Раз Лара из-за моего дурацкого выбора со мной не разговаривает, нечего вам, глупые глаза, унижаться.
— У меня уже мозоль на ладошке. Правда. Правда. Не женская это работа с металлом возиться. Зачем нам этот труд? Мы что, на завод пойдем?
— Не расхолаживай себя. Все равно ведь придется задание выполнить.
— Подумаешь, вон мальчишки только и делают, что бумажками кидаются.
— Мальчишки — дураки. Демонстрировать заводскому мастеру, нашу школьную наглость — просто стыдно.
— Не больно-то Мастер похож на учителя.
— По-твоему, учитель тот, кто умеет гипнотизировать взглядом как удав кролика?
— Нет, но…он не должен быть тихоней.
— Ага, у него должен быть голос, пронизывающий мозг, как пожарная сирена.
— Учитель должен уметь себя поставить.
— Точно — таз на голову, поднос на грудь, копье на перевес и вперед!
— Таз и поднос — это глупо, но чтоб уважали и боялись — надо.

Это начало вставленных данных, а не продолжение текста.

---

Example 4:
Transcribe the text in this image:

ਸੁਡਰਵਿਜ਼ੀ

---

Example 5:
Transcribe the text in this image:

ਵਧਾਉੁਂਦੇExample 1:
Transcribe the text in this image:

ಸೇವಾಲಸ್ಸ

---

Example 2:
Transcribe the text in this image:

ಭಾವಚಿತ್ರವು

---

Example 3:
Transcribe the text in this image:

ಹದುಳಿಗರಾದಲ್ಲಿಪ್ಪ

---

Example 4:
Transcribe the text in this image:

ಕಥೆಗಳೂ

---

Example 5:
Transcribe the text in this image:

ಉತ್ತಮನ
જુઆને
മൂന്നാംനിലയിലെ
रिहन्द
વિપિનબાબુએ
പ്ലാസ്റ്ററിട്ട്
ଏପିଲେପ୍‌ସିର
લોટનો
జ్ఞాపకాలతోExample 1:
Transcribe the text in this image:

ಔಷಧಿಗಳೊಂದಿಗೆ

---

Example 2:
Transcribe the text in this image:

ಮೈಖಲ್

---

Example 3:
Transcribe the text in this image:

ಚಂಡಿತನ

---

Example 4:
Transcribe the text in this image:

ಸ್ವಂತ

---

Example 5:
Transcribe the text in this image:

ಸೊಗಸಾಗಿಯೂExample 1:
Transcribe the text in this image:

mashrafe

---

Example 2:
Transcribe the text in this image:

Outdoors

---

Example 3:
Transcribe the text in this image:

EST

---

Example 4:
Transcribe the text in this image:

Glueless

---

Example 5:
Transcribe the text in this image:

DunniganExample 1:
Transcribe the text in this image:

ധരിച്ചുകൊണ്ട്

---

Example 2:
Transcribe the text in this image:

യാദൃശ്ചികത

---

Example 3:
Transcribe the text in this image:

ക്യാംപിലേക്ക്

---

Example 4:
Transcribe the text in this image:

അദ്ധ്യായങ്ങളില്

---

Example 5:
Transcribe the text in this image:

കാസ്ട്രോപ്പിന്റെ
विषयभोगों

Чертова Ларуська отвлекла — глаза, как сорвавшиеся с цепи псы носятся по обеим запретным зонам. Теперь придется начинать все сначала. Сжать напильник покрепче и надавливать на него не только руками, а всем телом: вжик-вжик-вжик. Куда, глаза, опять поползли? Назад! А, собственно, почему нужно держать свои глаза на привязи? Потому, что Пшеничный сказал Ларке, что я подглядываю за ним в зеркальце? Не исключено, что она это выдумала. Почему у нас считается унизительным, если девчонка проявит больший интерес, чем мальчишка? В доску правильным считается Алкин вариант: он за ней бегает, а она снисходительно принимает знаки внимания.
Пора нам в Ларуськином дневнике поменяться ролями. Я начну писать за девчонку, которая бесстрашно подходит к мальчишке и при всех говорит, что готова рабски служить ему. Я не буду навязчива: увижу, что мешаю — не побеспокою ни взглядом, ни вздохом. Но если вдруг ему понадобится хоть малейшая помощь — ему стоит только подумать, и я свершу невозможное. В скобках: а можно так беззаветно служить не только любви, но и дружбе? Вопрос повис в воздухе — поехали дальше.
Ларуська, которая теперь за мальчишку, услышав эти слава, начинает глумиться надо мной. Заставлять завязывать ей, то есть ему, шнурки на ботинках, носить его портфель, очищать закоченевшими руками снег с пальто.
Но однажды в какой-то момент девочка вдруг выздоравливает от любви. И вместо того, чтобы кинуться исполнять очередное приказание, она вдруг начинает хохотать. Смех звенит колокольчиком в каждой клеточке ее тела. А мальчишка съеживаться, становится незаметным.
Пожалуй, трудно было бы это выразить в жанре писем… да и Ларуська не сумеет поддержать. И вообще, глупо выдумывать письма за человека, который тут же рядом ходит, разговаривает. Хотя раньше именно это мне и нравилось. Увлекал азарт не пойманного воришки. Здесь, наверно, был эффект дворовой игры: пока ты вместе со всеми взмыленная носишься и во всю глотку орешь: ШТА-АНДР! — все будто бы так и надо. А стоит на минуту остановиться, взглянуть на игру глазами постороннего и сразу: «Надо же так орать!»
Да… пора кончать с дневником. Я выросла из него как из тесного платья. А Ларуська ничего не заметила.
— Надоело! И как это рабочие по восемь часов вкалывают на такой однообразной работе? Знаешь, после этих уроков труда хочешь — не хочешь, а потащишься в институт.
— Тогда будет не справедливо: одни люди должны делать черную работу, а другие белую. Нужно, чтобы каждый три дня в неделю занимался умственным трудом, три — физическим.
— Ну, поехала, вечно тебя заносит. Никогда так не будет, чтобы врач три дня в неделю работал санитаркой.
— Ничего меня не заносит: пока есть работа для белых и для черных, черные будут стремиться делать работу белых, а белым придется выполнять ту работу, которая останется.
— Бред. Посмотри лучше на Обезьяну: подскочил к Пшеничному и шушукается с ним. Наверно про нас говорят.
— Меня ни тот, ни другой не интересует.
— Конечно, Обезьяна, дурак, только и может, что гадости говорить, а вот что Пшеничный в нем нашел?
— Лар, Мастер к нам идет. Сейчас влепит по три балла.
— Не пугай, за тройку, знаешь, что со мной дома сделают. Слушай, будь лапочкой, поточи немного мой ключ, а я сбегаю в туалет подержу под холодной водой ладошку.